Activity
In the records below, print each line exactly and leave every image out.

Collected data

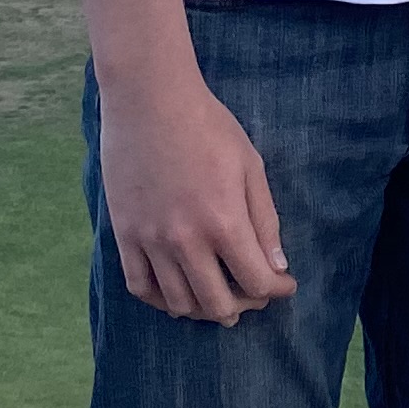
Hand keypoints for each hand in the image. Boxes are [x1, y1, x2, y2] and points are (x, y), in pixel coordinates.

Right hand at [100, 64, 296, 325]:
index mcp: (224, 221)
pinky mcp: (125, 233)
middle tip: (253, 294)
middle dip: (244, 306)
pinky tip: (177, 293)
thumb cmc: (207, 124)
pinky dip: (161, 300)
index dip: (276, 290)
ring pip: (179, 303)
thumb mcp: (249, 165)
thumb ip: (265, 220)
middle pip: (218, 304)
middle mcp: (186, 240)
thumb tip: (277, 266)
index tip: (284, 284)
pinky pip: (140, 287)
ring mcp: (151, 240)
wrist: (149, 98)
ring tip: (218, 298)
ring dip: (204, 309)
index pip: (257, 282)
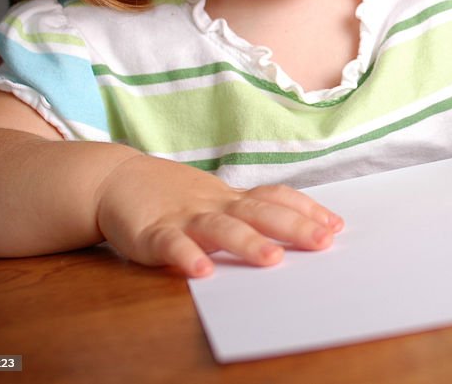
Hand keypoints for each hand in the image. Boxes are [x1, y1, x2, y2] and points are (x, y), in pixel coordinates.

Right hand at [95, 154, 343, 276]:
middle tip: (323, 242)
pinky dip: (186, 256)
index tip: (335, 225)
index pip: (276, 198)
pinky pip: (172, 245)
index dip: (306, 210)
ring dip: (248, 243)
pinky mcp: (152, 233)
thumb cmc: (174, 196)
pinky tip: (202, 271)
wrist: (116, 180)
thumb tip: (300, 228)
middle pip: (260, 212)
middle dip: (294, 227)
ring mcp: (184, 217)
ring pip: (221, 228)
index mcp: (232, 199)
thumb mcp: (217, 201)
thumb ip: (250, 214)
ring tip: (272, 259)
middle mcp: (215, 205)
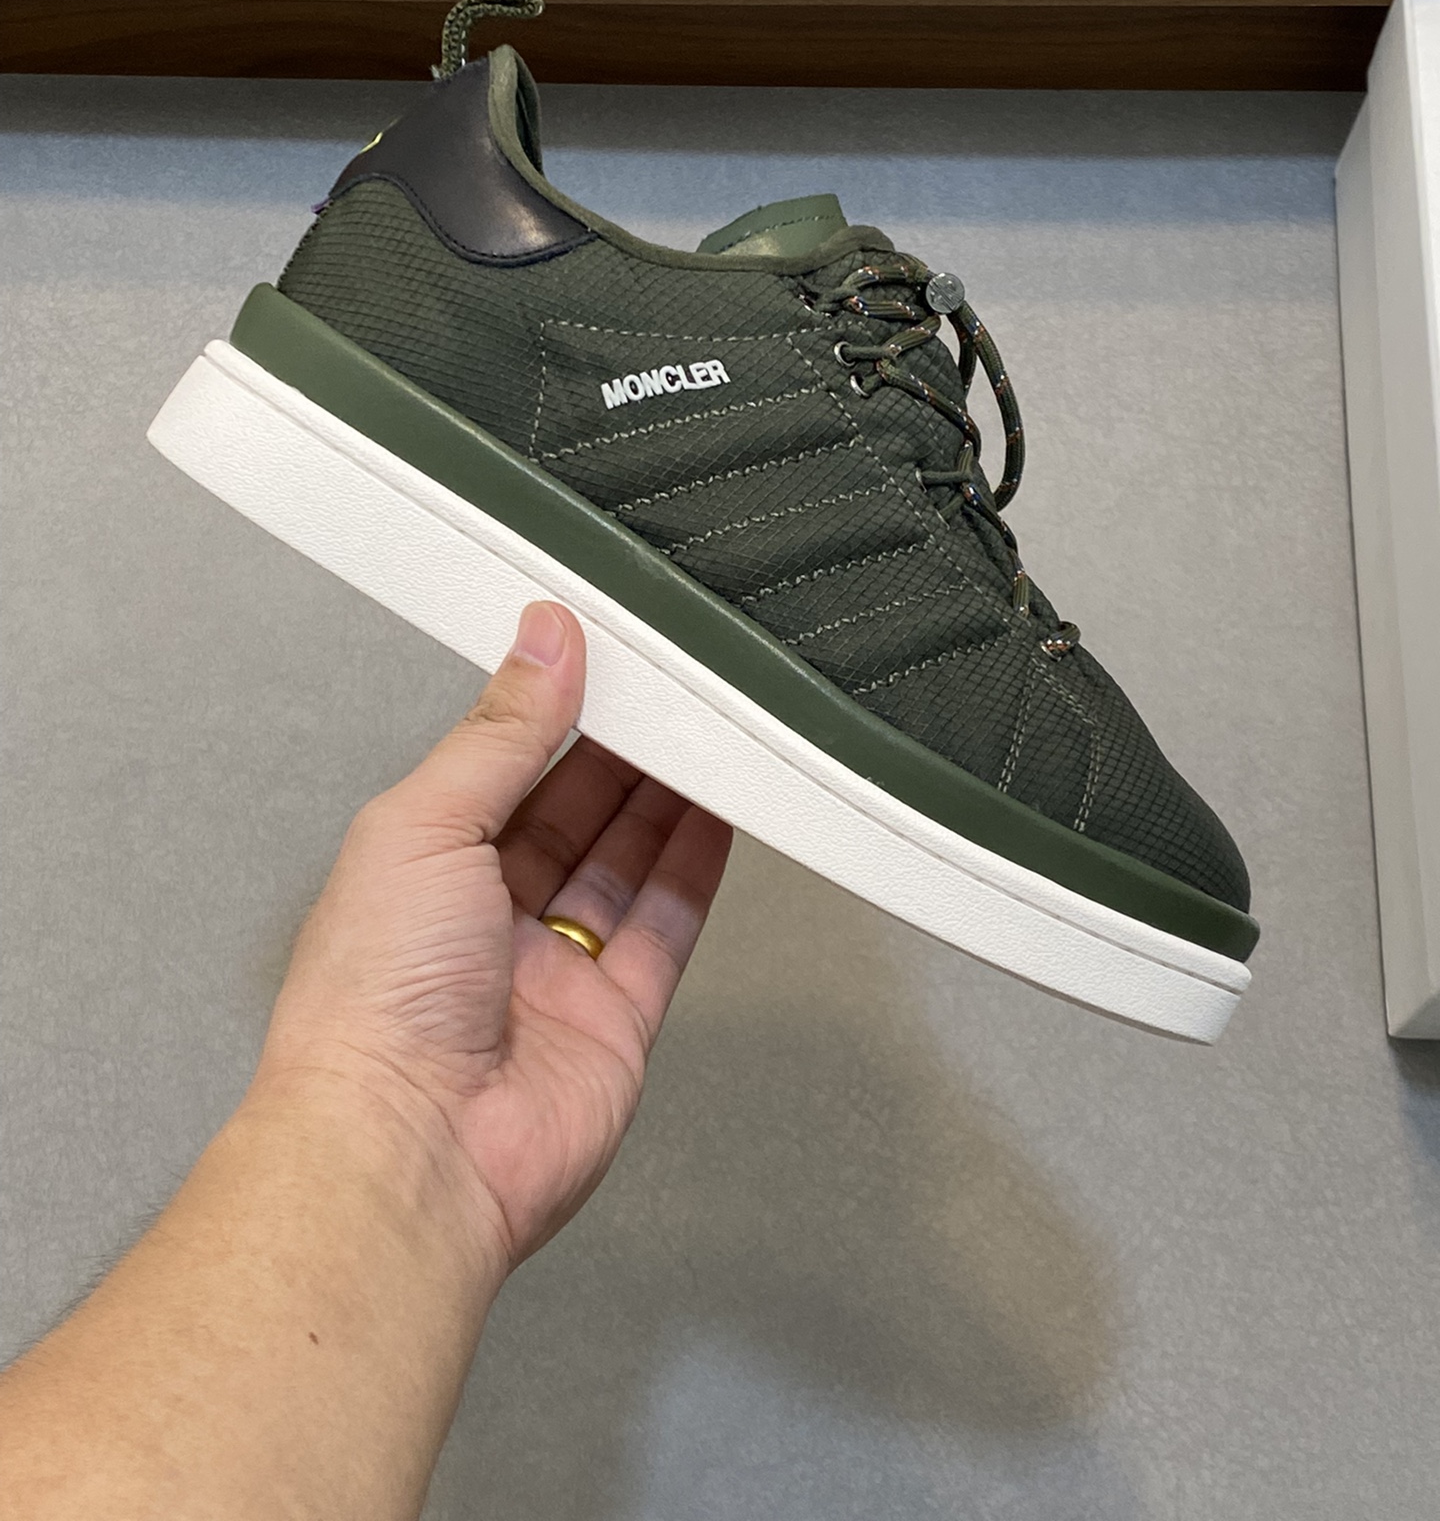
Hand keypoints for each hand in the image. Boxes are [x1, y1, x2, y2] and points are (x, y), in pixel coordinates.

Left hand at [256, 602, 731, 1266]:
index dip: (555, 711)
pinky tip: (724, 816)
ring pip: (625, 863)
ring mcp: (553, 971)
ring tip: (713, 733)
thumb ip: (499, 733)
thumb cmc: (374, 1003)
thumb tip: (543, 641)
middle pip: (573, 812)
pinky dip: (698, 869)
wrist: (410, 1148)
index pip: (504, 767)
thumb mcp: (425, 824)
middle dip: (624, 750)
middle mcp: (484, 918)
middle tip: (676, 688)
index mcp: (420, 865)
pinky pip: (666, 928)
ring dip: (669, 798)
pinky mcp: (615, 1019)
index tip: (606, 656)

Output of the exercise
Hand keypoints for each hand in the image. Boxes are [x1, y1, x2, y2] and points are (x, y), in pixel coordinates.

Right hand at [100, 64, 296, 325]:
index mcp: (224, 221)
pinky mcp: (125, 233)
middle tip: (253, 294)
middle dip: (244, 306)
pinky tip: (177, 293)
thumb cmc: (207, 124)
pinky dip: (161, 300)
index dip: (276, 290)
ring pip: (179, 303)
thumb mcp: (249, 165)
thumb ip: (265, 220)
middle pip: (218, 304)
middle mcp: (186, 240)
thumb tip: (277, 266)
index tip: (284, 284)
pinky pip: (140, 287)
ring mcp: (151, 240)
wrist: (149, 98)
ring tip: (218, 298)
ring dip: (204, 309)
index pip: (257, 282)
Hand keypoints for each hand in the image. Boxes are [x1, y1, x2, y2] and points are (x, y), in pixel coordinates.

Right hand at [95, 154, 343, 276]:
middle tip: (323, 242)
pinky dip: (186, 256)
index tip: (335, 225)
index pip: (276, 198)
pinky pip: (172, 245)
index dip: (306, 210)
ring dip: (248, 243)
pinky mcp: (152, 233)
thumb cmc: (174, 196)
pinky tip: (202, 271)
wrist: (116, 180)
thumb tip: (300, 228)
middle pip: (260, 212)
middle dip: (294, 227)
ring mcp: (184, 217)
ring pip: (221, 228)
index mcp: (232, 199)
thumb mcp: (217, 201)
thumb ip: (250, 214)
ring tip: (272, 259)
middle mcp: (215, 205)
Hand keypoints for each hand in the image. Boxes are [x1, y1, x2, y2] and points are (x, y), in pixel coordinates.

Left hand at [256, 602, 731, 1266]:
index dip: (555, 711)
pinky tip: (724, 816)
ring pip: (625, 863)
ring mcp: (553, 971)
ring tip: (713, 733)
thumb ip: (499, 733)
thumb cmc: (374, 1003)
thumb tip: (543, 641)
middle pip: (573, 812)
pinky dip: (698, 869)
wrist: (410, 1148)
index pip: (504, 767)
thumb mcp: (425, 824)
middle dip: (624, 750)
middle mcp: (484, 918)
middle tip: (676, 688)
index mcp: (420, 865)
pinky pip: (666, 928)
ring dip: (669, 798)
pinky mcp: (615, 1019)
index tip: (606, 656)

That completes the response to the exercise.